Die CSV will nicht für eine Regierungskrise stehen mit allen daraus erwachsenden Folgen. Denn ein Rücktritt der aktuellen Regierung würde alle bisher begonnenen Baustellen, zu denen nicht zuletzt die große Steuerreform und die Reform der Sekundarschule gehören, lahmlegen. Und das auf Monate hinaus.
Bis zu Neuwahlen mit anschließenden Koalitionsgesprächen und Regierungsbildung sowie Einarbeitung der neuen Mannschaft in die Dossiers würden Monate vergehen. Zwischendurch würden die aktuellen Minister während des anstehenden EU-Ratsvorsitzes ab Juli lediglich als Sesselwärmer dienen. Ernst nehmen würde sie aus den anderen EU-Hauptstädten niemand mehr. Und das ausgerechnet zu einem Zeitpunkt, wo das Land und insbesondere sein Finanzplatz, Milchkuh der öffentlichen Finanzen, unter verschärfter Aufsicht aus dem Ausland stehen.

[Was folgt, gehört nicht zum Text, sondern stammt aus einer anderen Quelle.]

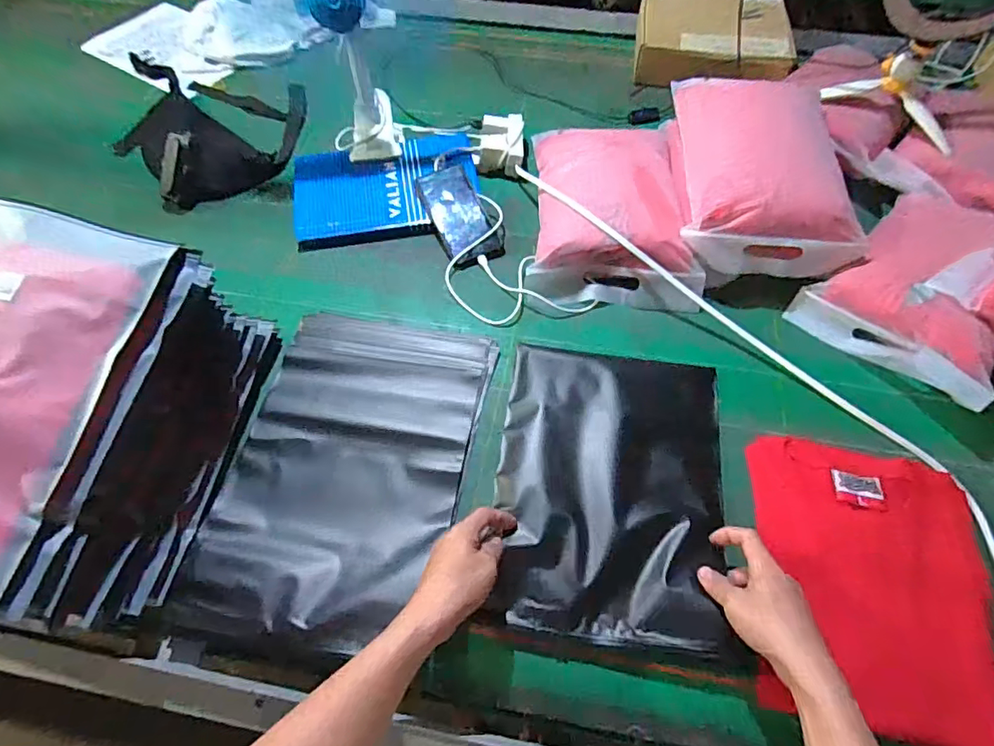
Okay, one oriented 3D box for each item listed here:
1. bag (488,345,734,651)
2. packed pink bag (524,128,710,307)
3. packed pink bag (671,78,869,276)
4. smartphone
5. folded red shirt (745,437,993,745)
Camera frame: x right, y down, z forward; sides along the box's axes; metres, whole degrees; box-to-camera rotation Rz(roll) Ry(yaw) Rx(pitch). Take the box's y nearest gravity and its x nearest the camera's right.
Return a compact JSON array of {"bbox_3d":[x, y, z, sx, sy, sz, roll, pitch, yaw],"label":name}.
[{"bbox_3d":[0.127,0.119,0.599,0.248,0.024,0.318,8,60,5],"label":"bag"},{"bbox_3d":[0.170,-0.257,0.782,0.236,0.072,0.329,4,60,2],"label":"packed pink bag"},{"bbox_3d":[0.369,-0.281,0.756,0.229,0.113,0.295,4,60,2],"label":"packed pink bag"},{"bbox_3d":[-0.057,-0.237,0.804,0.077,0.010,0.166,-22,75,-12],"label":"smartphone"},{"bbox_3d":[0.385,0.208,0.545,0.228,0.036,0.278,9,60,5],"label":"folded red shirt"}]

Nein, für derlei Szenario will die CSV nicht verantwortlich zeichnen. Andererseits drohte Parteichef Spautz am Montag offen mit einer Blockade-Politik. Keine Reform würde die Regierung in Zukunft mehr realisieren können angesichts des massiven Neins am Sonntag, meinte er siegessicher. Als ob die Bürger hierzu befragt worden seien, sie mit ihrem Triple No die aktuelle Mehrheit gekippt hätten, sie beim Referendum nicht zu drei konkreten Themen um Rat gebeten worden seien. Spautzens Drohung deutet darauf hin, dass die CSV lieber den Stillstand im Lande in Kauf nimmt als eine angestrebte Modernisierung.
Die CSV bevorzugt den Gang auf Samtpfötchen, – bloß niemanden erschrecken –, um dann später das zu fordern, was sie in der Vergangenheit abgelehnt hat, weil vielleicht andere, weitsichtigere Politiker dies vorgeschlagen haben oder weil es vorerst nicht opportun ist. So lehnte sie den Vorschlag der Regierung zum Ausländerwahlrecht ab, zauberte jedoch eigene Überlegungen zum Erlangen der Luxemburger Staatsbürgerschaft aus dem Hut, die jedoch erstaunlicherweise in vielem dem gleichen, was unter der vorigen CSV-LSAP-Koalition bereits vereinbart worden war. So sehen die neu-alten CSV-Ideen weit weniger restriktive Zugangskriterien zur Nationalität vor, als es der am Sonntag abgelehnte Vorschlag der Koalition tat.
Ob die Nein-Wähler sich dessen am Sonntag in der Wahlkabine bewusst waren?